Self-Adversarial Negative Sampling is a technique used in natural language processing to improve the efficiency of negative sampling in methods like word embeddings and knowledge graph embeddings. Negative sampling is a process that involves the sampling of negative triplets that are false in order to provide meaningful information during training. However, traditional negative sampling samples negatives uniformly, which leads to inefficiencies since many samples are blatantly false. This is where self-adversarial negative sampling comes in.

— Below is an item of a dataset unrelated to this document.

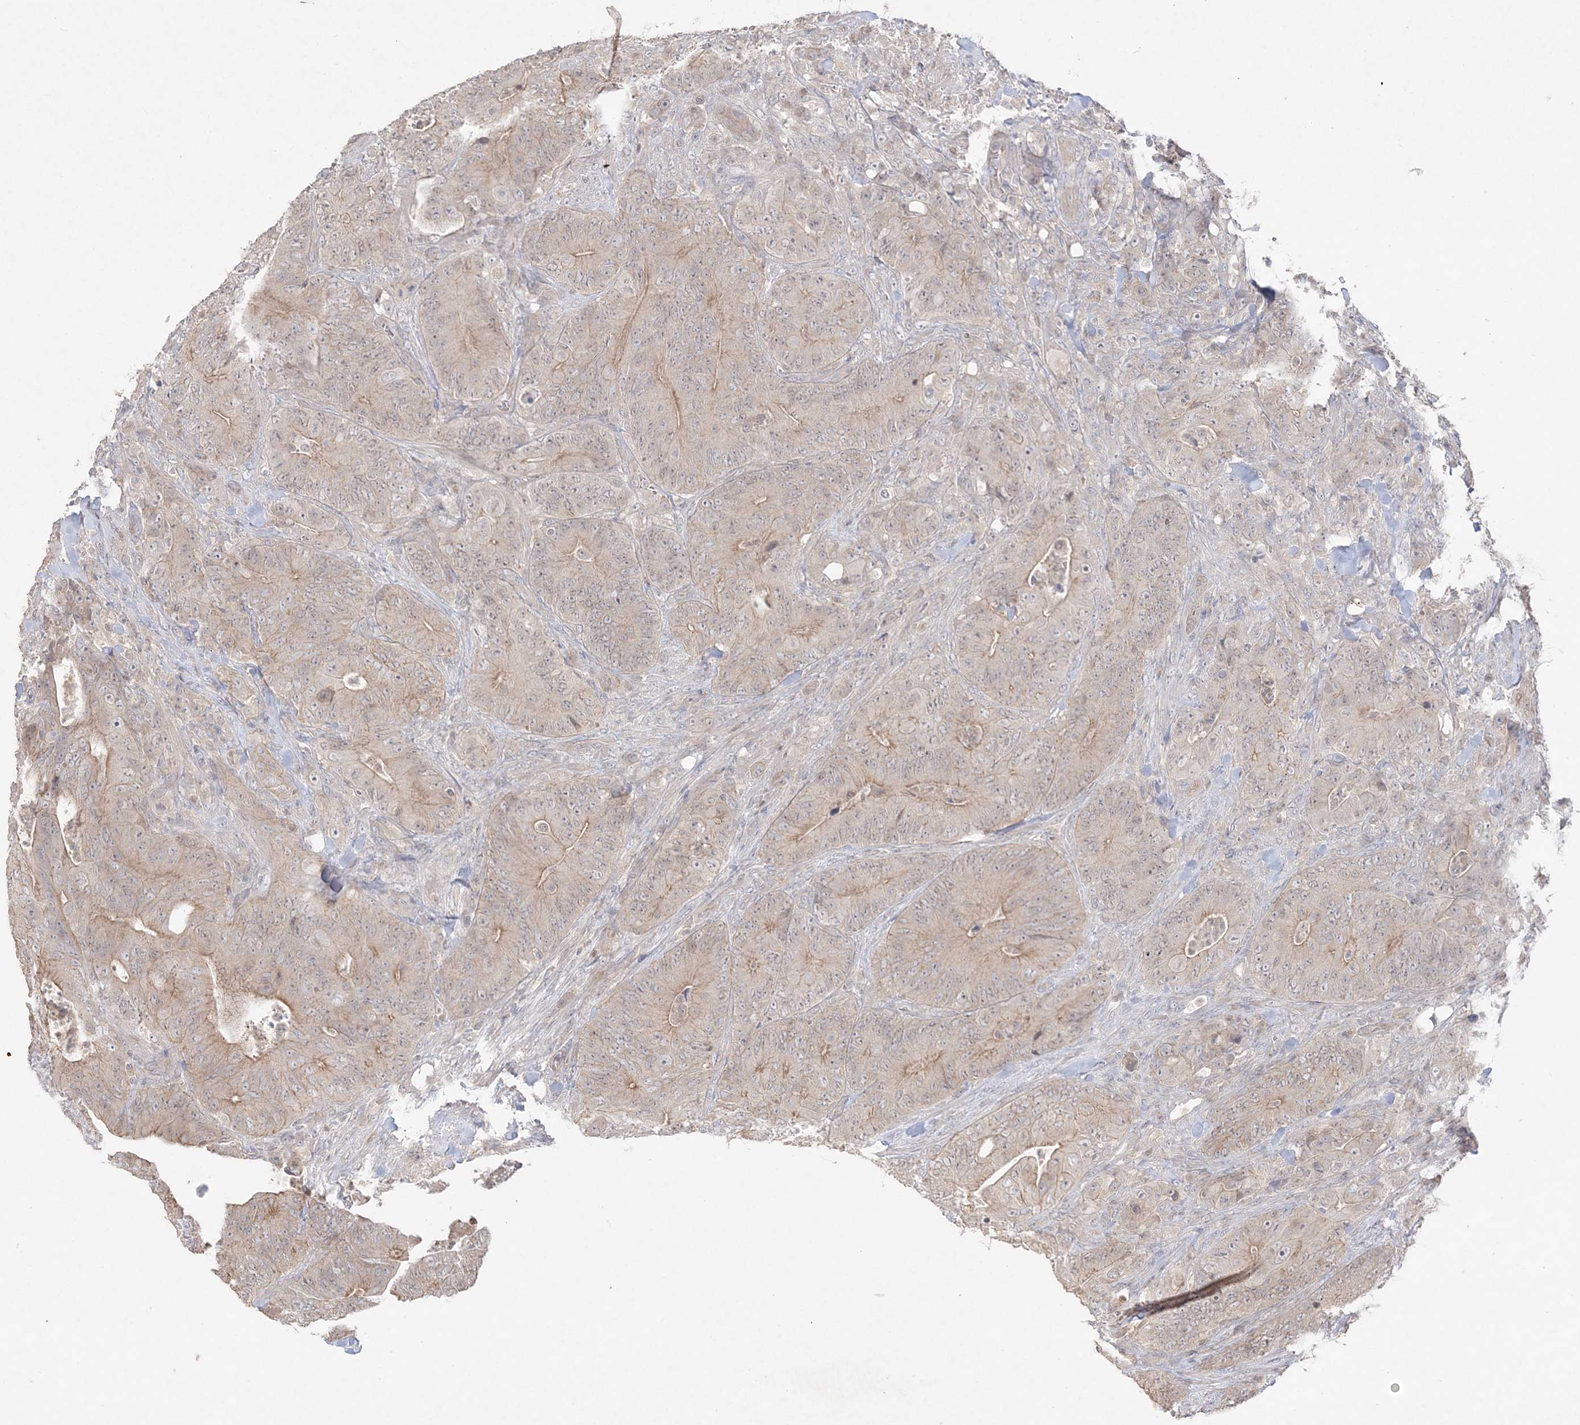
{"staining": {"intensity": "moderate", "quantity": "25%-75%", "location": "cytoplasmic/membranous"}, "tissue": "colorectal cancer", "cell_type": "Tumor cells", "image_type": "cancer", "snomed": [{"axis": "morphology", "description": "Normal tissue, NOS"}, {"axis": "topography", "description": "Colon"}], "caption": "Protein staining reveals moderate cytoplasmic/membranous expression in approximately 25%-75% of tumor cells in colorectal cancer. Using DAB (brown) and hematoxylin (blue) stains, captured at high magnification using brightfield microscopy.", "gene": "SH3BP4", "patient": {"sex": "female", "age": 82}}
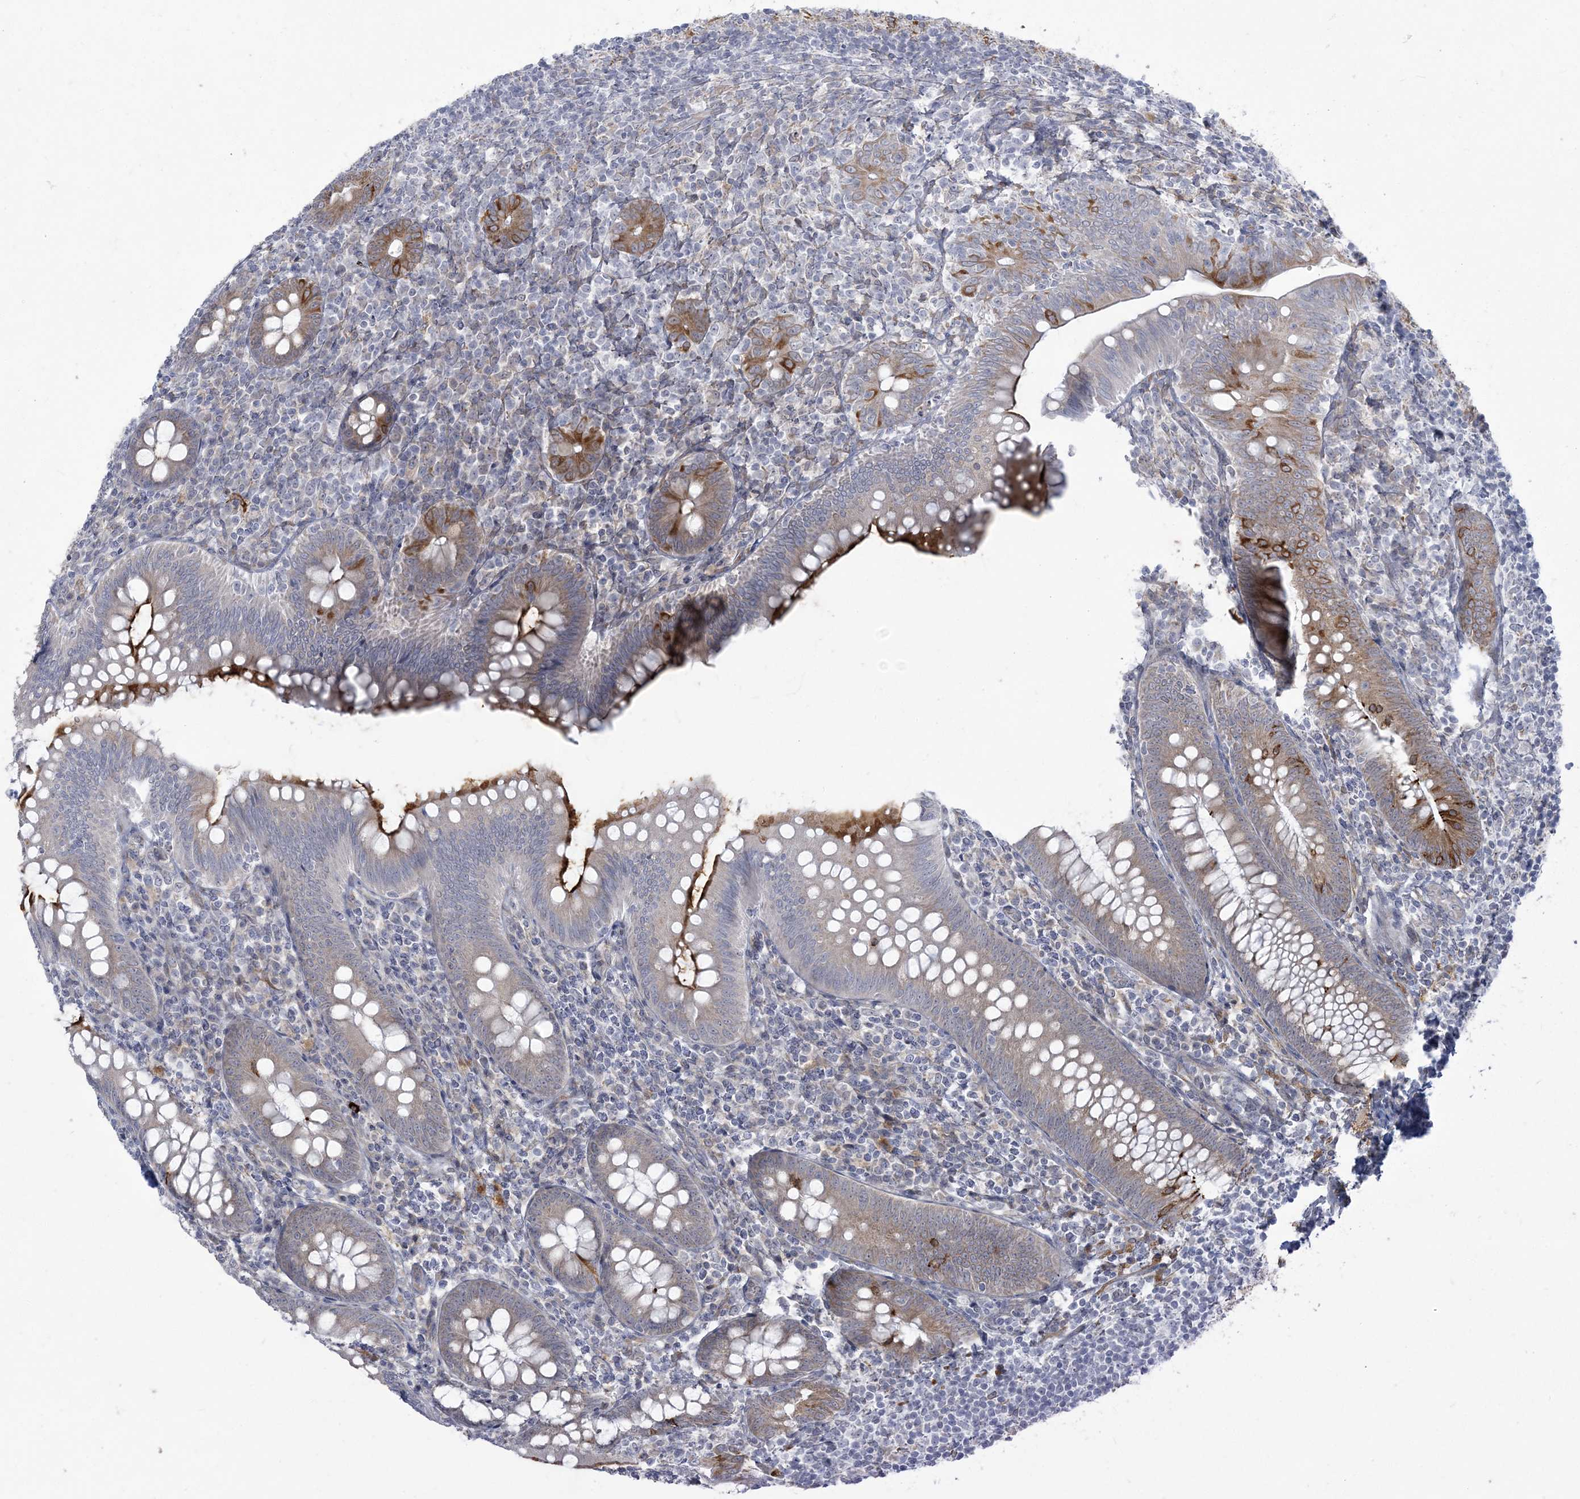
{"staining": {"intensity": "strong", "quantity": "<25%", "location": "cytoplasmic/membranous"}, "tissue": "appendix", "cell_type": "Glandular cells", "image_type": "normal", "snomed": [{"axis": "morphology", "description": "Normal tissue, NOS"}, {"axis": "topography", "description": "Appendix"}], "caption": "Appendix stained for a protein displays strong cytoplasmic/membranous positivity in glandular cells.", "gene": "ZC3H6", "patient": {"sex": "male", "age": 14}}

The Problem with Traditional Negative Sampling
Traditional negative sampling has its issues, one of which is inefficiency. When negative triplets are sampled uniformly, a lot of them are obviously false during the training process. This leads to a lack of meaningful information being provided. It is also worth noting that inefficiency can cause training to be slower due to the algorithm having to sift through countless samples that provide no useful information.
What is Self-Adversarial Negative Sampling?
Self-adversarial negative sampling is a technique that allows negative triplets to be sampled according to the current embedding model. Essentially, it allows for negative triplets to be chosen in a way that is directly influenced by the current state of the model. As such, the negative triplets chosen will have a higher likelihood of providing meaningful information during training.
How Self-Adversarial Negative Sampling Works
In self-adversarial negative sampling, the negative triplets are sampled from a distribution that takes into account the current state of the model. This distribution can be calculated as follows:
$$ p\left(h^{'}\_{j}, r, t^{'}\_{j} | \text{set}\left(h\_{i}, r\_{i}, t\_{i} \right) \right) = \frac{\exp\alpha{f}\_{r}\left(\mathbf{h}^{'}\_{j}, \mathbf{t}^{'}\_{j}\right)}{\sum\_{i=1}\exp\alpha{f}\_{r}\left(\mathbf{h}^{'}\_{i}, \mathbf{t}^{'}\_{i}\right)} $$
Here, the sampling temperature is represented by the variable $\alpha$. Essentially, the higher the value of $\alpha$, the more the model will prioritize sampling negative triplets with a higher likelihood of being true. Moreover, the above probability distribution can be treated as the weight of the negative sample since the sampling procedure may be costly.
The final negative sampling loss with self-adversarial training can be represented as follows:
$$ L = −\log\sigma\left(\gamma − d\_{r}\left(\mathbf{h}, \mathbf{t}\right)\right) − \sum^{n}\_{i=1}p\left(h^{'}\_{i}, r, t^{'}\_{i}\right)\log\sigma\left(d\_{r}\left(\mathbf{h}^{'}\_{i}, \mathbf{t}^{'}\_{i}\right) - \gamma\right) $$
Here, $\gamma$ represents the margin, $\sigma$ represents the sigmoid function, and $\left(\mathbf{h}^{'}\_{i}, r, \mathbf{t}^{'}\_{i}\right)$ represents the $i$-th negative triplet. Essentially, the loss function takes into account the weights of the negative samples obtained from the probability distribution mentioned earlier.
Final Thoughts
Self-adversarial negative sampling is a useful technique that can greatly improve negative sampling efficiency in natural language processing models. The key takeaway is that by sampling negative triplets based on the current state of the model, meaningful information can be provided even during later stages of training when most uniform samples are obviously false. Additionally, with the use of a probability distribution and temperature, the sampling process can be optimized to prioritize more reliable negative triplets.